Dinimizde her şeyin yapılma usûlü ve âdâbı olduğu gibi Kabir ziyâreti hakkında da İslâm büyüklerinin tensip ettiği ve dikkat edilmesi gereken bir takım husûslar vardır. Bunları kısaca zikredelim.

* Kabir ziyâretini, perşembe, cuma ve cumartesi günleri yapmak. Hadîs-i Şerîfte: “Bana bildirildi ki Cuma günü veya Cuma gününden önce ve sonra ki günlerde meyyitler kendilerini ziyâret edenleri bilir.” (Şerhis-Sudûr 197)
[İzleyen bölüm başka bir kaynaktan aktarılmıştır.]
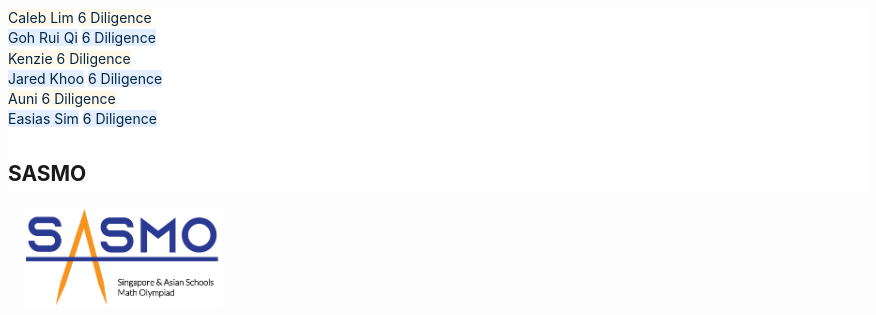   </tr>
  <tr>
    <td class="tg-mqfk"><span style="color:#042847;background-color:#FFF8E8">Caleb Lim</span></td>
    <td class="tg-mqfk"><span style="color:#042847;background-color:#FFF8E8">6 Diligence</span><br></td>
  </tr>
  <tr>
    <td class="tg-qdaf"><span style="color:#042847;background-color:#E3EEFF">Goh Rui Qi</span></td>
    <td class="tg-qdaf"><span style="color:#042847;background-color:#E3EEFF">6 Diligence</span><br></td>
  </tr>
  <tr>
    <td class="tg-mqfk"><span style="color:#042847;background-color:#FFF8E8">Kenzie </span></td>
    <td class="tg-mqfk"><span style="color:#042847;background-color:#FFF8E8">6 Diligence</span><br></td>
  </tr>
  <tr>
    <td class="tg-qdaf"><span style="color:#042847;background-color:#E3EEFF">Jared Khoo</span></td>
    <td class="tg-qdaf"><span style="color:#042847;background-color:#E3EEFF">6 Diligence</span><br></td>
  </tr>
  <tr>
    <td class="tg-mqfk"><span style="color:#042847;background-color:#FFF8E8">Auni</span></td>
    <td class="tg-mqfk"><span style="color:#042847;background-color:#FFF8E8">6 Diligence</span><br></td>
  </tr>
  <tr>
    <td class="tg-qdaf"><span style="color:#042847;background-color:#E3EEFF">Easias Sim</span></td>
    <td class="tg-qdaf"><span style="color:#042847;background-color:#E3EEFF"> 6 Diligence</span></td>
  </tr>
</tbody>
</table>

SASMO
-----

<img src="/images/SASMO.png" style="width:200px;height:100px;margin-left:15px;" align = "left">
* Ziyâreti Allah rızası için istifâde etmek için yapmak. Âhireti düşünüp ibret almak. Ölülerinden ibret almayıp, onları dahi bir gurur kaynağı yapanlar hakkında Cenâb-ı Hak  şöyle buyurur meâlen: “Oyaladı o çokluk kuruntusu sizleri. Tâ ziyaret edişinize kadar kabirleri.” (Tekâsür Sûresi, 1-2)

* Ziyâret için gidilen kabristanlıkta fazla kalmamak.

* Mümkünse ayak ucu tarafından gelmek, ve ayak ucu tarafından ziyâret etmek.

* Selâm vermek, Peygamberimiz: “Selâmün aleyküm dare kavmin mü’minîn. inna İnşaallahu bîküm lahıkûn” diyerek selâm verirlerdi.

* Ayakta dua etmek. Oturacak ise hayatındaki mertebesine göre uzak veya yakın oturmak. (Elmalılı, 9-6046/50)

Bilinmelidir ki, ölüyü kabirde ziyâret etmek, hayatta iken ziyâret etmek gibidir. Çünkü o, -bilhassa Allah dostları- ziyâretçilerini görüp karşılar.

Allah dostlarının kabirlerine araba ile fazla yaklaşılmaz..

* Bir Fâtiha 11 İhlâs-ı Şerîf ve Yasîn-i Şerîf okunup hediye edilir.

* Dîni ve dünyası için, ziyâret ettiği Allah dostunu vesîle kılarak Cenâb-ı Hakk’a yalvarılır.
* Kabirler, Ka’be tavaf edilir gibi ziyâret edilmez. Kabrin üzerine oturmak ve mezarları çiğnemek mekruhtur.  Peygamber Efendimiz: "Kor üzerinde veyâ kılıç üzerinde yürümek veya çarığımı ayağımda tâmir etmek, kabir üzerine basıp yürümekten bana daha sevimlidir," buyurmuşlardır.